[Document understanding data]
Start of Block
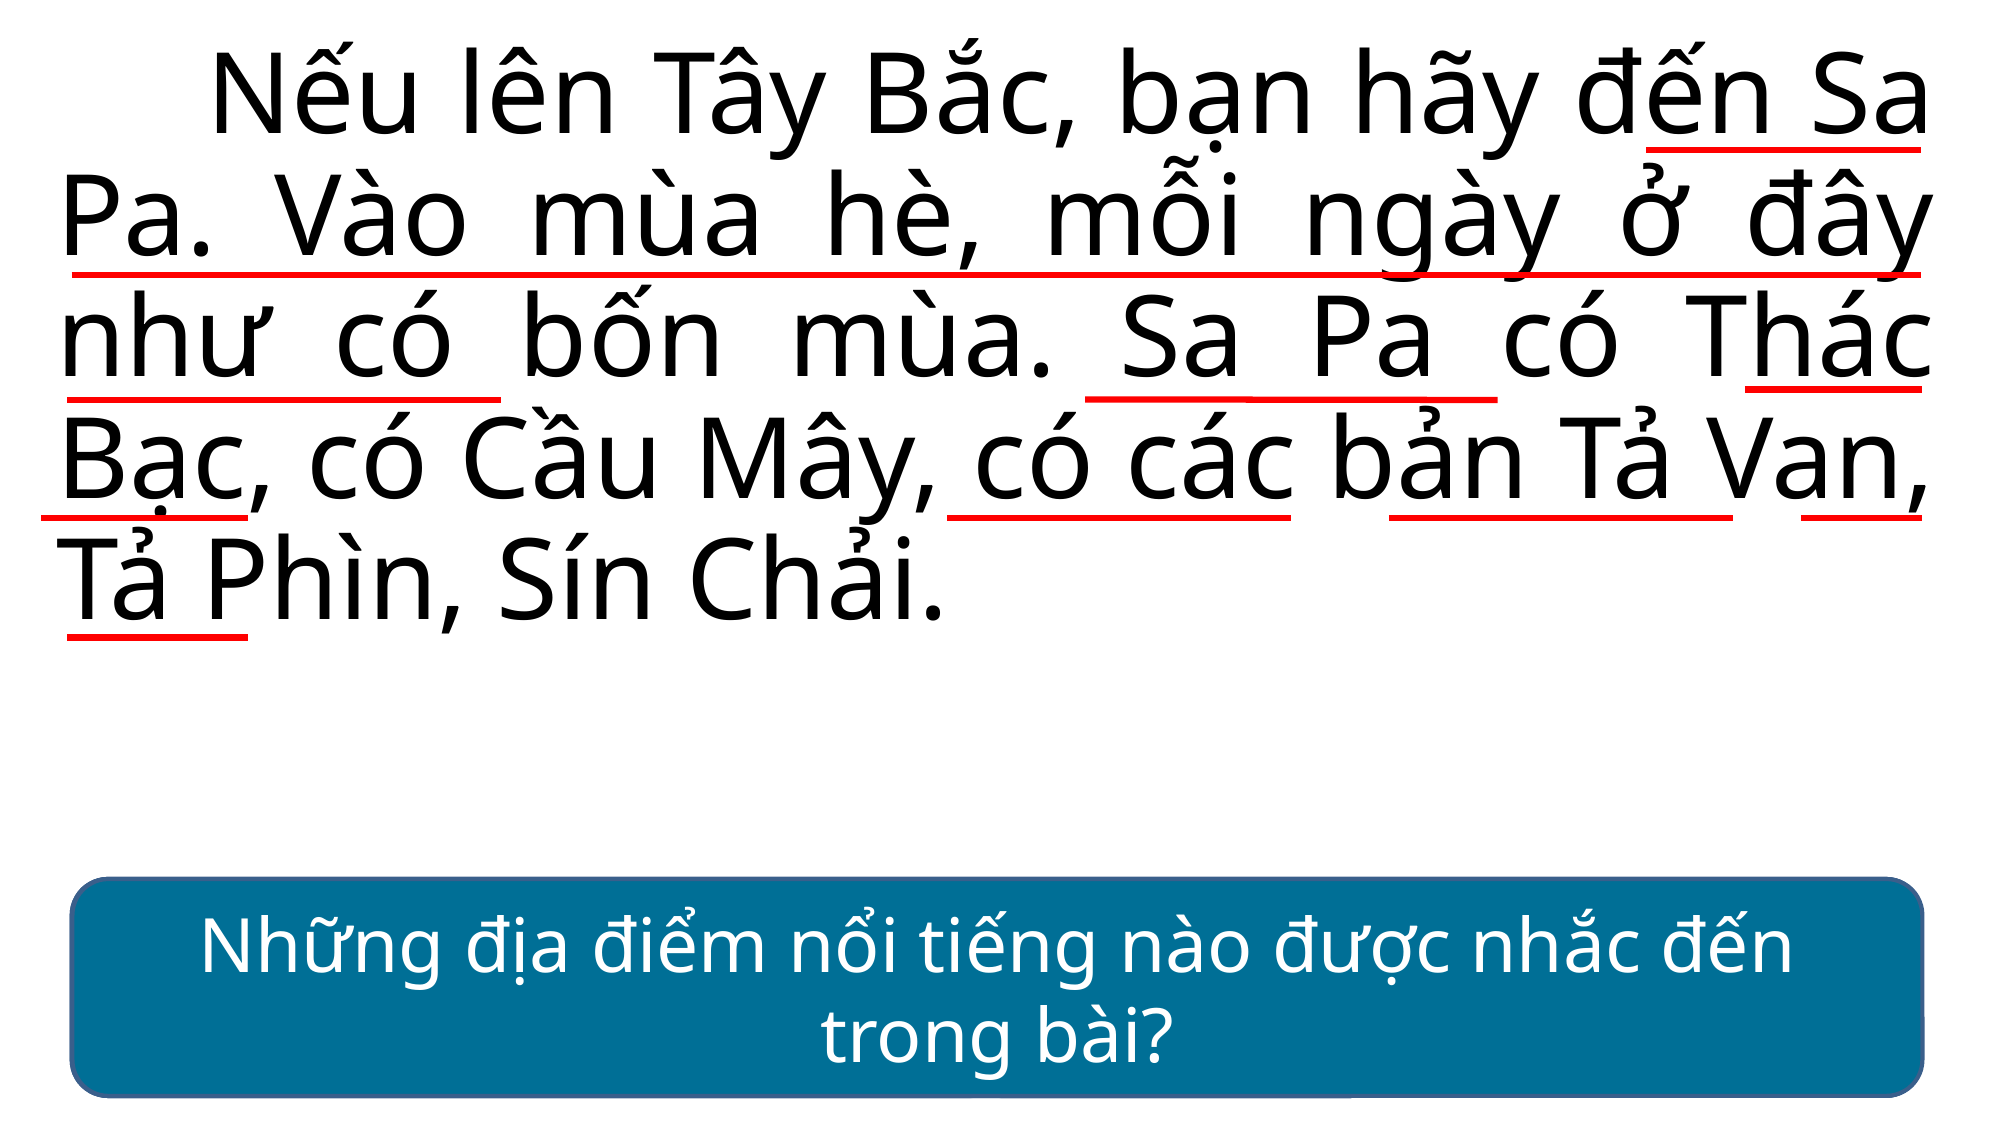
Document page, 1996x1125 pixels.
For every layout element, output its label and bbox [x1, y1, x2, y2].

text_box [40, 162, 1952, 519]
text_box [69, 876, 1925, 1099]
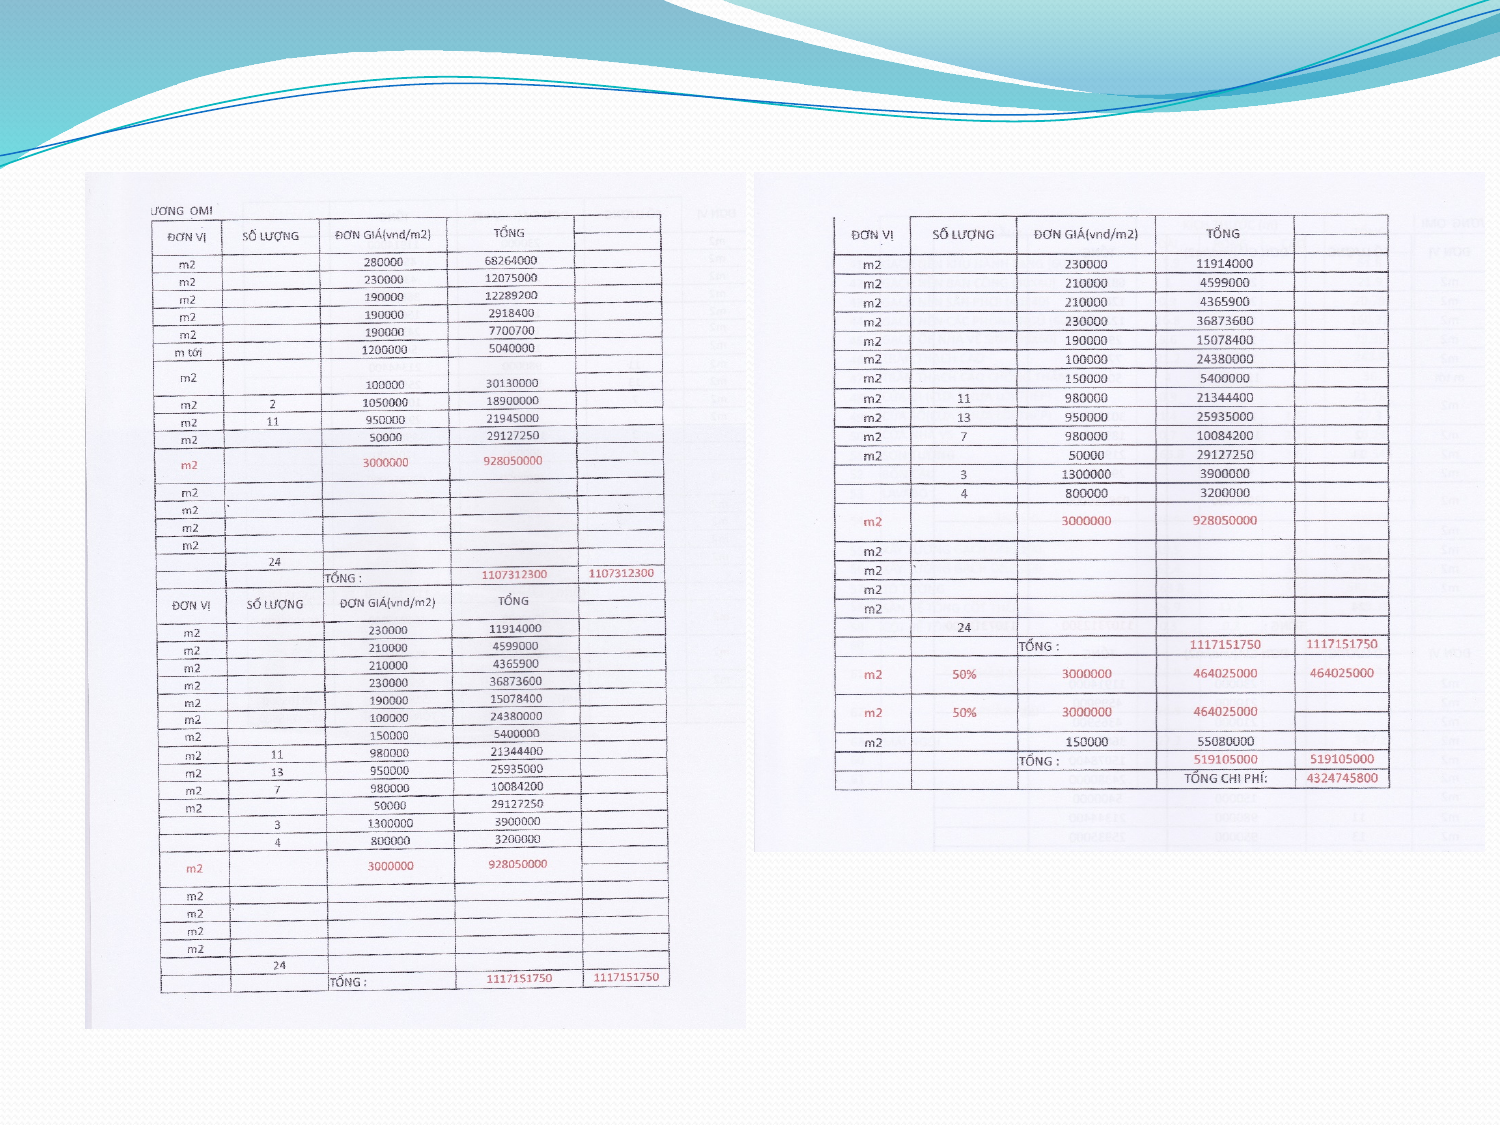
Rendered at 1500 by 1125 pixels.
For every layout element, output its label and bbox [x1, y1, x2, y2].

picture [85, 172, 746, 1030]
picture [754, 172, 1485, 852]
End of Block
Only one span is to be repeated: the line with "Rendered at 1500 by 1125 pixels." through the final line of the entries above, word for word.

# Exercise result
Rendered at 1500 by 1125 pixels.
For every layout element, output its label and bbox [x1, y1, x2, y2].

picture [85, 172, 746, 1030]
picture [754, 172, 1485, 852]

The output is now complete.